It is not possible to make a simple separation between the creative and destructive elements in anxiety; and for that reason it is not possible to purge moral achievement of sin as easily as moralists imagine. The same action may reveal a creative effort to transcend natural limitations, and a sinful effort to give an unconditioned value to contingent and limited factors in human existence. Man may, in the same moment, be anxious because he has not become what he ought to be; and also anxious lest he cease to be at all. . . .
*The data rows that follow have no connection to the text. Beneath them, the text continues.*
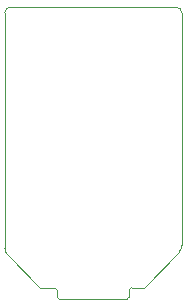
<source format=gm1>
%TF.GenerationSoftware,KiCad,Pcbnew,(5.1.9)-1*%
%TF.CreationDate,2021-07-10T22:32:32+01:00*%
%TF.ProjectId,DigiMesh Dongle,44696769-4d65-4736-9820-446f6e676c65,rev?*%
%TF.SameCoordinates,Original*%
%TF.FileFunction,Profile,NP*%
%FSLAX46Y46*%
G04 Gerber Fmt 4.6, Leading zero omitted, Abs format (unit mm)*
G04 Created by KiCad (PCBNEW (5.1.9)-1) date 2021-07-10 22:32:32*
%MOMM*%
%LPD*%
G01*
G04 APERTURE LIST*
%TA.AperFunction,Profile*%
%ADD10C,0.050000*%
%TD*%
G04 APERTURE END LIST*
D10*
X135800000Y-69800000D02*
G75*
G02*
X135600000Y-70000000I-200000J0D01*
G01*
X129900000Y-70000000D02*
G75*
G02*
X129700000Y-69800000I0J200000D01*
G01*
X129500000Y-69000000D02*
G75*
G02*
X129700000Y-69200000I0J-200000D01*
G01*
X135800000Y-69200000D02*
G75*
G02*
X136000000Y-69000000I200000J0D01*
G01*
X125498959Y-66251041D02*
G75*
G02*
X125250000Y-65650000I601041J601041D01*
G01*
X140248528Y-65400000D02*
G75*
G02*
X140000000Y-66000000I-848528J0D01*
G01*
X139750000Y-45250000D02*
G75*
G02*
X140250000Y-45750000I0J-500000D01*
G01*
X125250000Y-45750000D02*
G75*
G02*
X125750000Y-45250000I500000J0D01*
G01*
X125498959Y-66251041D02*
X128250000Y-69000000D01*
X140000000Y-66000000D02*
X137000000Y-69000000D01*
X140248532Y-45750000D02*
X140248528Y-65400000D01*
X125750000Y-45250000D02*
X139750000Y-45250000D01*
X125250000Y-65650000D02*
X125250000Y-45750000D01*
X129700000Y-69200000D02*
X129700000Y-69800000D01*
X128250000Y-69000000D02*
X129500000Y-69000000D01*
X136000000Y-69000000D02*
X137000000Y-69000000D01*
X135800000Y-69800000D02*
X135800000Y-69200000D01*
X129900000Y-70000000D02*
X135600000Y-70000000D01*
M02*

</source>
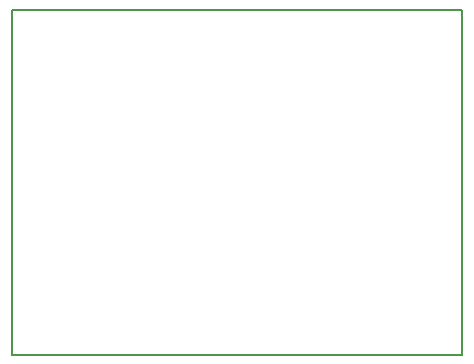
<source format=gbr>
G04 DipTrace 2.4.0.2*
%INBoardOutline.gbr*%
%MOIN*%
%ADD11C,0.0055*%
%FSLAX44Y44*%
G04*
G70*
G90*
G75*
G01*
%LNBoardOutline*%
%LPD*%
X3937Y15437D2*
D11*
X18937D1*
Y3937D1*
X3937D1*
Y15437D1*
M02*

</source>
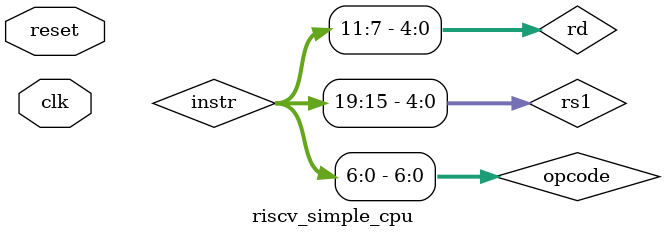
<source format=v>
`timescale 1ns / 1ps

module riscv_simple_cpu (
    input clk,
    input reset
);

    // === Registers and wires ===
    reg [31:0] pc;
    wire [31:0] instr;

    wire [4:0] rs1 = instr[19:15];
    wire [4:0] rs2 = instr[24:20];
    wire [4:0] rd  = instr[11:7];
    wire [6:0] opcode = instr[6:0];
    wire [2:0] funct3 = instr[14:12];
    wire [6:0] funct7 = instr[31:25];

    wire [31:0] rd1, rd2;
    wire [31:0] imm;
    wire [31:0] alu_result;
    wire [3:0] alu_ctrl;
    wire [31:0] write_data;

    reg [31:0] regfile [0:31];
    reg [31:0] instr_mem [0:255];

    initial begin
        // Example instructions (addi x1, x0, 5), (addi x2, x0, 10), (add x3, x1, x2)
        instr_mem[0] = 32'h00500093; // addi x1, x0, 5
        instr_mem[1] = 32'h00a00113; // addi x2, x0, 10
        instr_mem[2] = 32'h002081b3; // add x3, x1, x2
    end

    assign instr = instr_mem[pc[9:2]];

    // === Immediate generator (only I-type for now) ===
    assign imm = {{20{instr[31]}}, instr[31:20]};

    // === Register read ===
    assign rd1 = (rs1 != 0) ? regfile[rs1] : 0;
    assign rd2 = (rs2 != 0) ? regfile[rs2] : 0;

    // === ALU control (simplified) ===
    assign alu_ctrl = (opcode == 7'b0110011) ? 4'b0010 : // add
                      (opcode == 7'b0010011) ? 4'b0010 : // addi
                      4'b0000;

    // === ALU ===
    assign alu_result = rd1 + ((opcode == 7'b0010011) ? imm : rd2);  // only add/addi

    // === Write back ===
    assign write_data = alu_result;

    // === Clocked logic ===
    always @(posedge clk) begin
        if (reset) begin
            pc <= 0;
        end else begin
            pc <= pc + 4;

            if (opcode == 7'b0110011 || opcode == 7'b0010011) begin
                if (rd != 0)
                    regfile[rd] <= write_data;
            end
        end
    end

endmodule

</source>
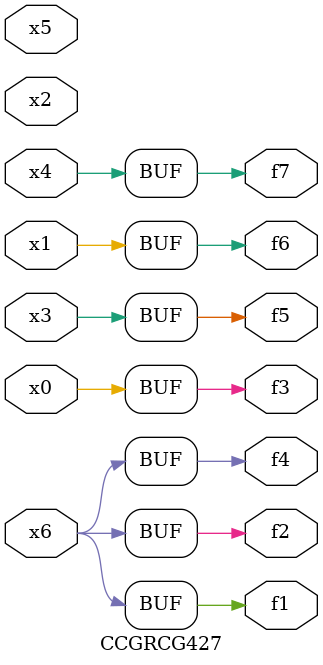
<source format=v>
module CCGRCG427(
	input x0, x1, x2, x3, x4, x5, x6,
	output f1, f2, f3, f4, f5, f6, f7
);
	assign f1 = x6;
	assign f2 = x6;
	assign f3 = x0;
	assign f4 = x6;
	assign f5 = x3;
	assign f6 = x1;
	assign f7 = x4;
endmodule

</source>
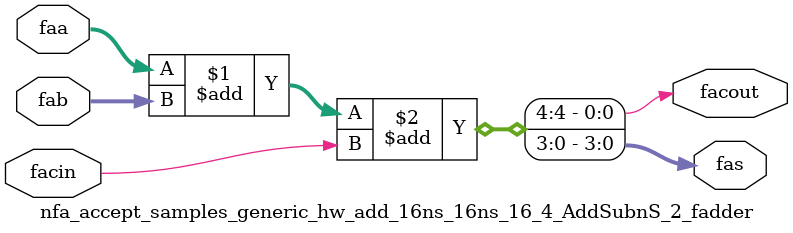
<source format=v>
module nfa_accept_samples_generic_hw_add_16ns_16ns_16_4_AddSubnS_2_fadder 
#(parameter
    N = 4
)(
    input  [N-1 : 0]  faa,
    input  [N-1 : 0]  fab,
    input  wire  facin,
    output [N-1 : 0]  fas,
    output wire  facout
);
assign {facout, fas} = faa + fab + facin;
endmodule
</source>
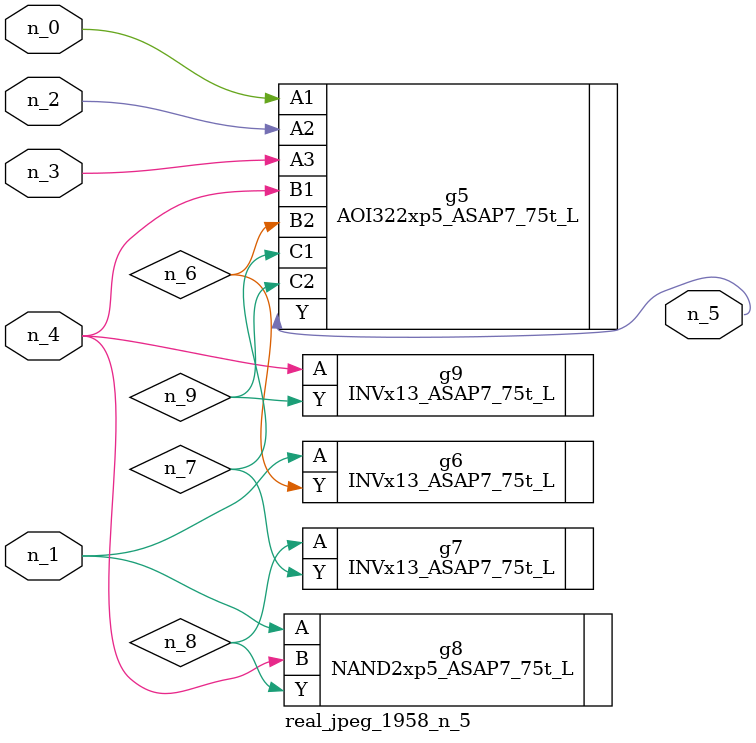
<source format=v>
module real_jpeg_1958_n_5 (n_4, n_0, n_1, n_2, n_3, n_5);

input n_4;
input n_0;
input n_1;
input n_2;
input n_3;

output n_5;

wire n_8;
wire n_6;
wire n_7;
wire n_9;

AOI322xp5_ASAP7_75t_L g5 ( 
.A1(n_0),
.A2(n_2),
.A3(n_3),
.B1(n_4),
.B2(n_6),
.C1(n_7),
.C2(n_9),
.Y(n_5)
);

INVx13_ASAP7_75t_L g6 ( 
.A(n_1),
.Y(n_6)
);

NAND2xp5_ASAP7_75t_L g8 ( 
.A(n_1),
.B(n_4),
.Y(n_8)
);

INVx13_ASAP7_75t_L g9 ( 
.A(n_4),
.Y(n_9)
);

INVx13_ASAP7_75t_L g7 ( 
.A(n_8),
.Y(n_7)
);


endmodule
</source>
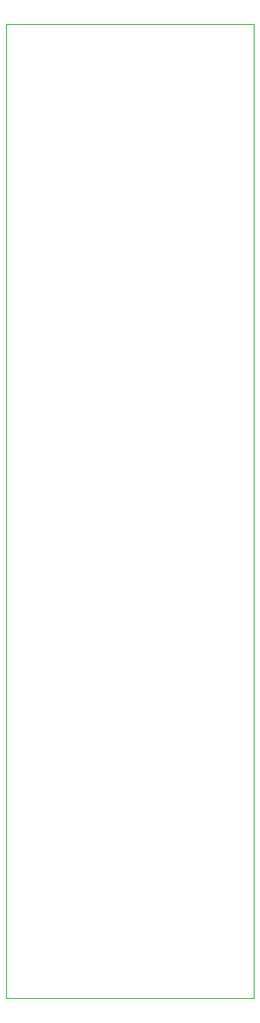
<source format=gbr>
%TF.GenerationSoftware,KiCad,Pcbnew,5.1.12-84ad8e8a86~92~ubuntu21.04.1*%
%TF.CreationDate,2021-11-06T20:56:35+01:00*%
%TF.ProjectId,control,636f6e74-726f-46c2-9e6b-696361645f70,v1.0.0*%
%TF.SameCoordinates,Original*%
%TF.FileFunction,Profile,NP*%
%FSLAX46Y46*%
G04 Gerber Fmt 4.6, Leading zero omitted, Abs format (unit mm)*
G04 Created by KiCad (PCBNEW 5.1.12-84ad8e8a86~92~ubuntu21.04.1) date 2021-11-06 20:56:35*
%MOMM*%
%LPD*%
G01*
G04 APERTURE LIST*
%TA.AperFunction,Profile*%
%ADD10C,0.050000*%
%TD*%
G04 APERTURE END LIST*
D10*
X116000000Y-76000000D02*
X116000000Y-182000000D01*
X89000000Y-76000000D02*
X116000000Y-76000000D01*
X89000000Y-182000000D02*
X89000000Y-76000000D01*
X116000000Y-182000000D02*
X89000000Y-182000000D01*
M02*

</source>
The statesman is anxious about the order and security of the nation. But he cannot express this anxiety without an admixture of anxiety about his prestige as a ruler, and without assuming unduly that only the kind of order and security which he establishes is adequate for the nation’s health. The philosopher is anxious to arrive at the truth; but he is also anxious to prove that his particular truth is the truth. He is never as completely in possession of the truth as he imagines. That may be the error of being ignorant of one’s ignorance. But it is never simply that. The pretensions of final truth are always partly an effort to obscure a darkly felt consciousness of the limits of human knowledge. Man is afraid to face the problem of his limited knowledge lest he fall into the abyss of meaninglessness. Thus fanaticism is always a partly conscious, partly unconscious, attempt to hide the fact of ignorance and to obscure the problem of scepticism.
Reinhold Niebuhr.The nature and destiny of man. Vol. 1. London: Nisbet, 1941, pp. 196ff.